Sancon feeds China’s raw-material hunger with recycled glassPublished on September 10th, 2008 | By: email@example.com
Shanghai-based Sancon Resources Recovery Inc. is a fast growing environmental services firm with operations in Australia and China. In 2007, the firm reportedly sold more than 25,000 tons of industrial waste – largely derived from plastic, cardboard and paper – to China’s ever-growing manufacturing market. Now Sancon has announced that it will develop glass-powder raw materials made from the recycled glass waste it is collecting in China. The firm expects to start marketing these recycled raw materials before the end of the year, according to Jack Chen, Sancon CEO
“The use of recycled glass materials greatly reduces the demand for scarce natural resources, helps reduce negative environmental impact and creates an important incremental revenue source for Sancon,”Chen says.
Chen explains that the company’s new glass raw materials will come in different compositions, corresponding to their physical characteristics. These compositions will ultimately determine what end products are produced, he says. As an example, he notes that powdered glass will be sold to the ceramics industry for use as a “sintering additive, filler material or optical component.” The reactive and optical characteristics of glass surfaces, on the other hand, will create applications for glass granules in resin-bound systems, such as those utilized in mold-making, finishing and building materials, and paints and varnishes. The abrasive properties of glass particles will make them an attractive raw material for grit and polish manufacturers and, even, the cosmetic industry, Chen says, while pointing out that glass’ specific melting and hygroscopic properties are the characteristics that make it desirable to the fire and explosion-protection industries.
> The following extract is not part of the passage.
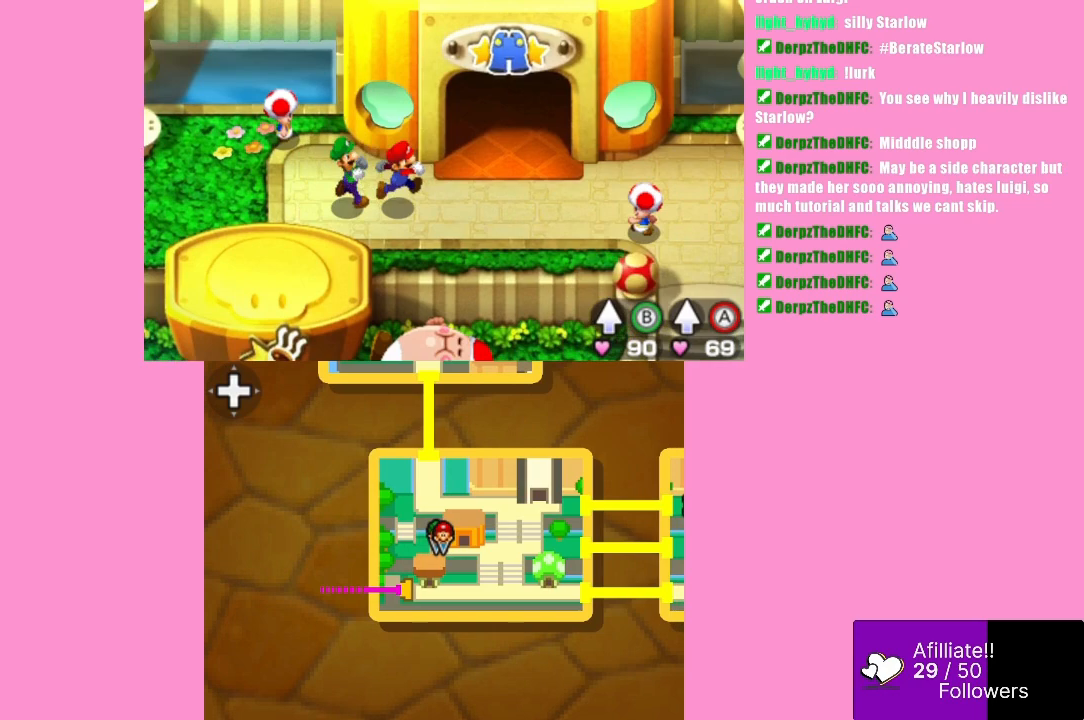
{"buttons": [], "left_stick": "up-right", "events": [[500, "left_stick", "up-right"]]}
Sancon’s newly acquired ability to recycle glass is helping the company fill two valuable niches in China. It is providing nourishment to the nation’s raw-material hungry manufacturers, and it is helping one of the most polluted countries in the world achieve newly established “green” goals. Fulfilling these niches is proving profitable and rapidly speeding Sancon’s expansion in China. The firm has already opened its sixth Chinese waste recovery plant since Chen founded the firm in 2002 and, in 2008’s second quarter, Sancon has generated record revenue of approximately $2.93 million – a 251 percent increase over the $0.84 million the firm earned in the same period during 2007.